The problem: Render every line of the listing below as a Markdown table with the columns Row and Line, numbering the rows and skipping blank lines.

⁂

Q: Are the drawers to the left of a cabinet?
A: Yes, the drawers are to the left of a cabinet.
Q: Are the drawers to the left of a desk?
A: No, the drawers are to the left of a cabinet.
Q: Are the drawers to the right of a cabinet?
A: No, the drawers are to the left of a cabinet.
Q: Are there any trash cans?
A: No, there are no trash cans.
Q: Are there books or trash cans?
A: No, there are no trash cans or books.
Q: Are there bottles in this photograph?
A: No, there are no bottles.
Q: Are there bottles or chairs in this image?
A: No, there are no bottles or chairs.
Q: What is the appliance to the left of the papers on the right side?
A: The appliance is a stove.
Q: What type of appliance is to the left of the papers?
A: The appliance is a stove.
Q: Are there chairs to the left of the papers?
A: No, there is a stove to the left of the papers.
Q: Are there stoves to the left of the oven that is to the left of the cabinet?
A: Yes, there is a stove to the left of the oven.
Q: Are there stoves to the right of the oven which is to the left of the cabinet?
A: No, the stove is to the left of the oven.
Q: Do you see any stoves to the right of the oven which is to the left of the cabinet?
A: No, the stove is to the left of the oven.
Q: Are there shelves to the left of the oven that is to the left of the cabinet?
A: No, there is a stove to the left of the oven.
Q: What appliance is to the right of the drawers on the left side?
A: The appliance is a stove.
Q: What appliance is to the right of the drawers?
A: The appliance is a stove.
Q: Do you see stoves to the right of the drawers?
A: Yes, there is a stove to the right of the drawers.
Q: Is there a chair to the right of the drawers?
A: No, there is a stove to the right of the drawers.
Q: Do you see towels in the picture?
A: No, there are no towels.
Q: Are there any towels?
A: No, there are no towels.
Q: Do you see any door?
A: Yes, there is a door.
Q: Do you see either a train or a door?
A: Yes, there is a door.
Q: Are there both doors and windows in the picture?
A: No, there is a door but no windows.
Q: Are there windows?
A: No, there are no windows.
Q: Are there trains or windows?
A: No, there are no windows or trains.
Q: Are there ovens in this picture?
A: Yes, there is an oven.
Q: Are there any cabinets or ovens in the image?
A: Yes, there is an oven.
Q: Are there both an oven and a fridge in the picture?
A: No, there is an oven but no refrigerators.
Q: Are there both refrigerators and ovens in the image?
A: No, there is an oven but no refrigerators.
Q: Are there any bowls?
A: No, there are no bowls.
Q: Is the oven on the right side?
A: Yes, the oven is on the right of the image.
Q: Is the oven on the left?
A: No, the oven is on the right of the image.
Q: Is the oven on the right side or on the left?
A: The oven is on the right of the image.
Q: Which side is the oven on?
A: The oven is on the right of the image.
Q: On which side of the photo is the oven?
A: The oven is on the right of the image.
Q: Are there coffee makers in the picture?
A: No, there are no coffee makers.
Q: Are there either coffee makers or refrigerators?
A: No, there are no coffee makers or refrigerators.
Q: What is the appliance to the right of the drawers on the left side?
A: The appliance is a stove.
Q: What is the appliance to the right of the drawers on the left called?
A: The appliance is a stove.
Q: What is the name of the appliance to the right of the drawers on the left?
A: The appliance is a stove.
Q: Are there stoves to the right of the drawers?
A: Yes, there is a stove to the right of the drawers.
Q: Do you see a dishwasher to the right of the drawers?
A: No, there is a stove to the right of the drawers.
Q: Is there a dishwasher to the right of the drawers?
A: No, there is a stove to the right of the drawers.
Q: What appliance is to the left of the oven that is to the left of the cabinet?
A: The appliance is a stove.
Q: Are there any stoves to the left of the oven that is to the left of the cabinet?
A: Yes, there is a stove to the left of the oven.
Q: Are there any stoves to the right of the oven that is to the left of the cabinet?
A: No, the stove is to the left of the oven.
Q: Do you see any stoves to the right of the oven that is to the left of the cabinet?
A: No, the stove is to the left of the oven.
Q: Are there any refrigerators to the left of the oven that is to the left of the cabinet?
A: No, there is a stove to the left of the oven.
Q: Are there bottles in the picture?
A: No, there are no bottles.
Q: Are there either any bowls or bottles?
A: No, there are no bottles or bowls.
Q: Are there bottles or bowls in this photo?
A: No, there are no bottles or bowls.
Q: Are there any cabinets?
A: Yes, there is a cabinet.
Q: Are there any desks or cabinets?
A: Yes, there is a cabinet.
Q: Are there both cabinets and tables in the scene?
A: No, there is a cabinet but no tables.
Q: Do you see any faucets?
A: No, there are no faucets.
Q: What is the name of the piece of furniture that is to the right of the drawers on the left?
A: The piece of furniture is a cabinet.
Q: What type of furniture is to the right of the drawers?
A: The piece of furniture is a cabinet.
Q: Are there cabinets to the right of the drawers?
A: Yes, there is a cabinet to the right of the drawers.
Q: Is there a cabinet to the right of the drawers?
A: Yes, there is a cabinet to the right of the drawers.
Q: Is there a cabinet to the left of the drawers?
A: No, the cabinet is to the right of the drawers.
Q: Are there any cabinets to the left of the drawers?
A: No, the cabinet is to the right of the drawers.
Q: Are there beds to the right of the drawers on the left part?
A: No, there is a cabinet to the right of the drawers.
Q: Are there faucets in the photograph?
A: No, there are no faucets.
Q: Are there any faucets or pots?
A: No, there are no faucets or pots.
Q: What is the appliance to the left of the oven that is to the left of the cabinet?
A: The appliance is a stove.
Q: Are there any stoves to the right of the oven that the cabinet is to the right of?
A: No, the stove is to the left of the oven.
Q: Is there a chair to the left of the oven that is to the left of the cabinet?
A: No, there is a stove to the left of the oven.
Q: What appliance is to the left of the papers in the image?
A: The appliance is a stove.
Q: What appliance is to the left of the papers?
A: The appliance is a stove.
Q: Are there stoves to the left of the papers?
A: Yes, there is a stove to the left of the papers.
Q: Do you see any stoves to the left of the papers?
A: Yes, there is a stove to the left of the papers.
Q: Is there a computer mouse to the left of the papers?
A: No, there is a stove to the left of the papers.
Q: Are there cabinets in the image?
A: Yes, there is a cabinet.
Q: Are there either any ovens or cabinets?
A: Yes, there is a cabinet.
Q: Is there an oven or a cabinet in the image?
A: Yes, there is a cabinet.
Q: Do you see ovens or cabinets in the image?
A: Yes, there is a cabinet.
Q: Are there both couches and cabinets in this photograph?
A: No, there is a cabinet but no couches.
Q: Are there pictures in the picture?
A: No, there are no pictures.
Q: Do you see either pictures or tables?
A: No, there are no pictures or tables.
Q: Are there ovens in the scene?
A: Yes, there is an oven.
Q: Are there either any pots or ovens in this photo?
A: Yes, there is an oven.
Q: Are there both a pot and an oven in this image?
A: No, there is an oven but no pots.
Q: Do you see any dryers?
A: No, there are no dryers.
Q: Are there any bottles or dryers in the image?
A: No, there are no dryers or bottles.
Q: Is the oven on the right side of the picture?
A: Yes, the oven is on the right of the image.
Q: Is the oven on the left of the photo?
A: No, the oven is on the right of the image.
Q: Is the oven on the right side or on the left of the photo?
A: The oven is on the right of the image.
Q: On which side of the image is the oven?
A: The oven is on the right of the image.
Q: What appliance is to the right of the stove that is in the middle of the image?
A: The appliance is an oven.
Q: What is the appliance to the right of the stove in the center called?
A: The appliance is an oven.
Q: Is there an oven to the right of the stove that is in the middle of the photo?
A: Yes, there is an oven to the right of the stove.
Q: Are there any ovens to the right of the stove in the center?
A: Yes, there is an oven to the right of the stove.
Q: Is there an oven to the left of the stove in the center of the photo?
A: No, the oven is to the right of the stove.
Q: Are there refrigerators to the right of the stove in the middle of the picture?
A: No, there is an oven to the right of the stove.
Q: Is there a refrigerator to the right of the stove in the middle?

⁂

Solution for this exercise:
| Row | Line |
|---|---|
| 1 | Q: Are the drawers to the left of a cabinet? |
| 2 | A: Yes, the drawers are to the left of a cabinet. |
| 3 | Q: Are the drawers to the left of a desk? |
| 4 | A: No, the drawers are to the left of a cabinet. |
| 5 | Q: Are the drawers to the right of a cabinet? |
| 6 | A: No, the drawers are to the left of a cabinet. |
| 7 | Q: Are there any trash cans? |
| 8 | A: No, there are no trash cans. |
| 9 | Q: Are there books or trash cans? |
| 10 | A: No, there are no trash cans or books. |
| 11 | Q: Are there bottles in this photograph? |
| 12 | A: No, there are no bottles. |
| 13 | Q: Are there bottles or chairs in this image? |
| 14 | A: No, there are no bottles or chairs. |
| 15 | Q: What is the appliance to the left of the papers on the right side? |
| 16 | A: The appliance is a stove. |
| 17 | Q: What type of appliance is to the left of the papers? |
| 18 | A: The appliance is a stove. |
| 19 | Q: Are there chairs to the left of the papers? |
| 20 | A: No, there is a stove to the left of the papers. |
| 21 | Q: Are there stoves to the left of the oven that is to the left of the cabinet? |
| 22 | A: Yes, there is a stove to the left of the oven. |
| 23 | Q: Are there stoves to the right of the oven which is to the left of the cabinet? |
| 24 | A: No, the stove is to the left of the oven. |
| 25 | Q: Do you see any stoves to the right of the oven which is to the left of the cabinet? |
| 26 | A: No, the stove is to the left of the oven. |
| 27 | Q: Are there shelves to the left of the oven that is to the left of the cabinet? |
| 28 | A: No, there is a stove to the left of the oven. |
| 29 | Q: What appliance is to the right of the drawers on the left side? |
| 30 | A: The appliance is a stove. |
| 31 | Q: What appliance is to the right of the drawers? |
| 32 | A: The appliance is a stove. |
| 33 | Q: Do you see stoves to the right of the drawers? |
| 34 | A: Yes, there is a stove to the right of the drawers. |
| 35 | Q: Is there a chair to the right of the drawers? |
| 36 | A: No, there is a stove to the right of the drawers. |
| 37 | Q: Do you see towels in the picture? |
| 38 | A: No, there are no towels. |
| 39 | Q: Are there any towels? |
| 40 | A: No, there are no towels. |
| 41 | Q: Do you see any door? |
| 42 | A: Yes, there is a door. |
| 43 | Q: Do you see either a train or a door? |
| 44 | A: Yes, there is a door. |
| 45 | Q: Are there both doors and windows in the picture? |
| 46 | A: No, there is a door but no windows. |
| 47 | Q: Are there windows? |
| 48 | A: No, there are no windows. |
| 49 | Q: Are there trains or windows? |
| 50 | A: No, there are no windows or trains. |
| 51 | Q: Are there ovens in this picture? |
| 52 | A: Yes, there is an oven. |
| 53 | Q: Are there any cabinets or ovens in the image? |
| 54 | A: Yes, there is an oven. |
| 55 | Q: Are there both an oven and a fridge in the picture? |
| 56 | A: No, there is an oven but no refrigerators. |
| 57 | Q: Are there both refrigerators and ovens in the image? |
| 58 | A: No, there is an oven but no refrigerators. |
| 59 | Q: Are there any bowls? |
| 60 | A: No, there are no bowls. |
| 61 | Q: Is the oven on the right side? |
| 62 | A: Yes, the oven is on the right of the image. |
| 63 | Q: Is the oven on the left? |
| 64 | A: No, the oven is on the right of the image. |
| 65 | Q: Is the oven on the right side or on the left? |
| 66 | A: The oven is on the right of the image. |
| 67 | Q: Which side is the oven on? |
| 68 | A: The oven is on the right of the image. |
| 69 | Q: On which side of the photo is the oven? |
| 70 | A: The oven is on the right of the image. |
| 71 | Q: Are there coffee makers in the picture? |
| 72 | A: No, there are no coffee makers. |
| 73 | Q: Are there either coffee makers or refrigerators? |
| 74 | A: No, there are no coffee makers or refrigerators. |
| 75 | Q: What is the appliance to the right of the drawers on the left side? |
| 76 | A: The appliance is a stove. |
| 77 | Q: What is the appliance to the right of the drawers on the left called? |
| 78 | A: The appliance is a stove. |
| 79 | Q: What is the name of the appliance to the right of the drawers on the left? |
| 80 | A: The appliance is a stove. |
| 81 | Q: Are there stoves to the right of the drawers? |
| 82 | A: Yes, there is a stove to the right of the drawers. |
| 83 | Q: Do you see a dishwasher to the right of the drawers? |
| 84 | A: No, there is a stove to the right of the drawers. |
| 85 | Q: Is there a dishwasher to the right of the drawers? |
| 86 | A: No, there is a stove to the right of the drawers. |
| 87 | Q: What appliance is to the left of the oven that is to the left of the cabinet? |
| 88 | A: The appliance is a stove. |
| 89 | Q: Are there any stoves to the left of the oven that is to the left of the cabinet? |
| 90 | A: Yes, there is a stove to the left of the oven. |
| 91 | Q: Are there any stoves to the right of the oven that is to the left of the cabinet? |
| 92 | A: No, the stove is to the left of the oven. |
| 93 | Q: Do you see any stoves to the right of the oven that is to the left of the cabinet? |
| 94 | A: No, the stove is to the left of the oven. |
| 95 | Q: Are there any refrigerators to the left of the oven that is to the left of the cabinet? |
| 96 | A: No, there is a stove to the left of the oven. |
| 97 | Q: Are there bottles in the picture? |
| 98 | A: No, there are no bottles. |
| 99 | Q: Are there either any bowls or bottles? |
| 100 | A: No, there are no bottles or bowls. |
| 101 | Q: Are there bottles or bowls in this photo? |
| 102 | A: No, there are no bottles or bowls. |
| 103 | Q: Are there any cabinets? |
| 104 | A: Yes, there is a cabinet. |
| 105 | Q: Are there any desks or cabinets? |
| 106 | A: Yes, there is a cabinet. |
| 107 | Q: Are there both cabinets and tables in the scene? |
| 108 | A: No, there is a cabinet but no tables. |
| 109 | Q: Do you see any faucets? |
| 110 | A: No, there are no faucets. |
| 111 | Q: What is the name of the piece of furniture that is to the right of the drawers on the left? |
| 112 | A: The piece of furniture is a cabinet. |
| 113 | Q: What type of furniture is to the right of the drawers? |
| 114 | A: The piece of furniture is a cabinet. |
| 115 | Q: Are there cabinets to the right of the drawers? |
| 116 | A: Yes, there is a cabinet to the right of the drawers. |
| 117 | Q: Is there a cabinet to the right of the drawers? |
| 118 | A: Yes, there is a cabinet to the right of the drawers. |
| 119 | Q: Is there a cabinet to the left of the drawers? |
| 120 | A: No, the cabinet is to the right of the drawers. |
| 121 | Q: Are there any cabinets to the left of the drawers? |
| 122 | A: No, the cabinet is to the right of the drawers. |
| 123 | Q: Are there beds to the right of the drawers on the left part? |
| 124 | A: No, there is a cabinet to the right of the drawers. |
| 125 | Q: Are there faucets in the photograph? |
| 126 | A: No, there are no faucets. |
| 127 | Q: Are there any faucets or pots? |
| 128 | A: No, there are no faucets or pots. |
| 129 | Q: What is the appliance to the left of the oven that is to the left of the cabinet? |
| 130 | A: The appliance is a stove. |
| 131 | Q: Are there any stoves to the right of the oven that the cabinet is to the right of? |
| 132 | A: No, the stove is to the left of the oven. |
| 133 | Q: Is there a chair to the left of the oven that is to the left of the cabinet? |
| 134 | A: No, there is a stove to the left of the oven. |
| 135 | Q: What appliance is to the left of the papers in the image? |
| 136 | A: The appliance is a stove. |
| 137 | Q: What appliance is to the left of the papers? |
| 138 | A: The appliance is a stove. |
| 139 | Q: Are there stoves to the left of the papers? |
| 140 | A: Yes, there is a stove to the left of the papers. |
| 141 | Q: Do you see any stoves to the left of the papers? |
| 142 | A: Yes, there is a stove to the left of the papers. |
| 143 | Q: Is there a computer mouse to the left of the papers? |
| 144 | A: No, there is a stove to the left of the papers. |
| 145 | Q: Are there cabinets in the image? |
| 146 | A: Yes, there is a cabinet. |
| 147 | Q: Are there either any ovens or cabinets? |
| 148 | A: Yes, there is a cabinet. |
| 149 | Q: Is there an oven or a cabinet in the image? |
| 150 | A: Yes, there is a cabinet. |
| 151 | Q: Do you see ovens or cabinets in the image? |
| 152 | A: Yes, there is a cabinet. |
| 153 | Q: Are there both couches and cabinets in this photograph? |
| 154 | A: No, there is a cabinet but no couches. |
| 155 | Q: Are there pictures in the picture? |
| 156 | A: No, there are no pictures. |
| 157 | Q: Do you see either pictures or tables? |
| 158 | A: No, there are no pictures or tables. |
| 159 | Q: Are there ovens in the scene? |
| 160 | A: Yes, there is an oven. |
| 161 | Q: Are there either any pots or ovens in this photo? |
| 162 | A: Yes, there is an oven. |
| 163 | Q: Are there both a pot and an oven in this image? |
| 164 | A: No, there is an oven but no pots. |
| 165 | Q: Do you see any dryers? |
| 166 | A: No, there are no dryers. |
| 167 | Q: Are there any bottles or dryers in the image? |
| 168 | A: No, there are no dryers or bottles. |
| 169 | Q: Is the oven on the right side of the picture? |
| 170 | A: Yes, the oven is on the right of the image. |
| 171 | Q: Is the oven on the left of the photo? |
| 172 | A: No, the oven is on the right of the image. |
| 173 | Q: Is the oven on the right side or on the left of the photo? |
| 174 | A: The oven is on the right of the image. |
| 175 | Q: On which side of the image is the oven? |
| 176 | A: The oven is on the right of the image. |
| 177 | Q: What appliance is to the right of the stove that is in the middle of the image? |
| 178 | A: The appliance is an oven. |
| 179 | Q: What is the appliance to the right of the stove in the center called? |
| 180 | A: The appliance is an oven. |
| 181 | Q: Is there an oven to the right of the stove that is in the middle of the photo? |
| 182 | A: Yes, there is an oven to the right of the stove. |
| 183 | Q: Are there any ovens to the right of the stove in the center? |
| 184 | A: Yes, there is an oven to the right of the stove. |
| 185 | Q: Is there an oven to the left of the stove in the center of the photo? |
| 186 | A: No, the oven is to the right of the stove. |
| 187 | Q: Are there refrigerators to the right of the stove in the middle of the picture? |
| 188 | A: No, there is an oven to the right of the stove. |
| 189 | Q: Is there a refrigerator to the right of the stove in the middle? |